• [Activity]
If a line in the records below holds the string "none", count it, and state only the final count.

(Extracted data entries)
• • •

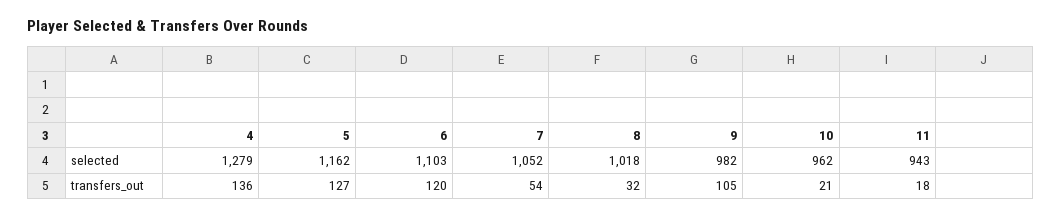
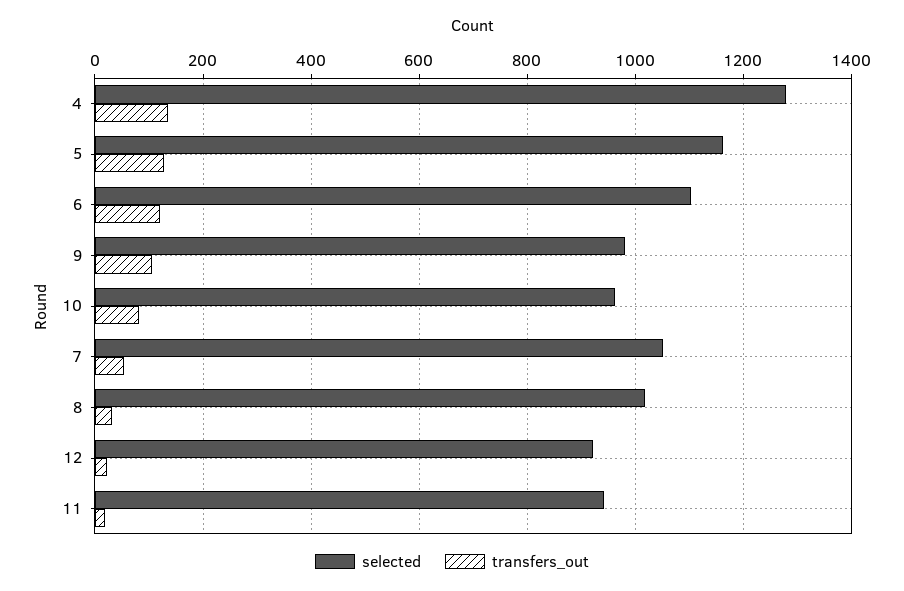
transfers_out, 10: 21 -> 80
selected, 12: none -> 920
transfers_out, 12: none -> 20

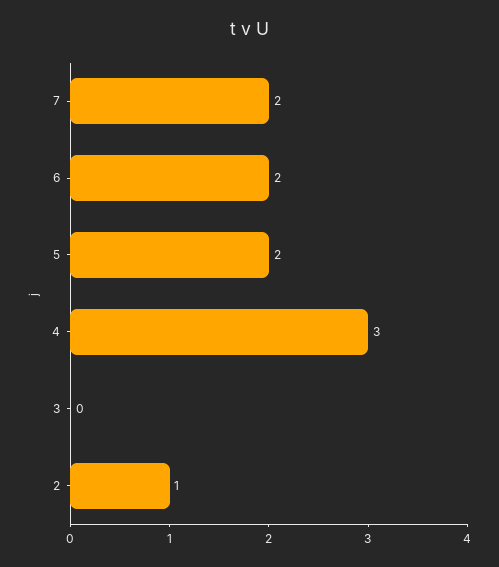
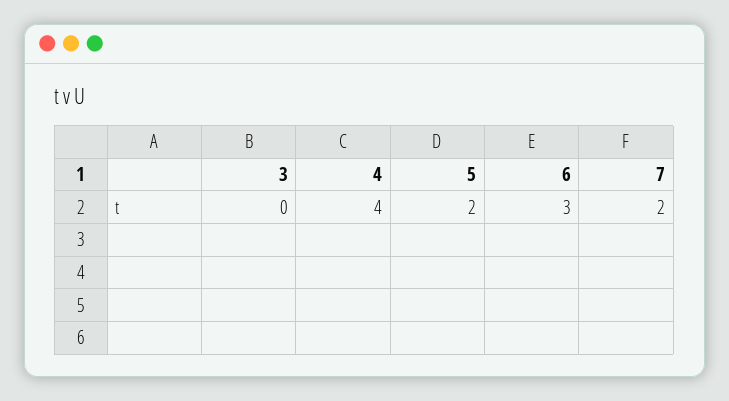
6: 2 -> 3
4: 3 -> 4
2: 1 -> none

• • •

• [Solution]
3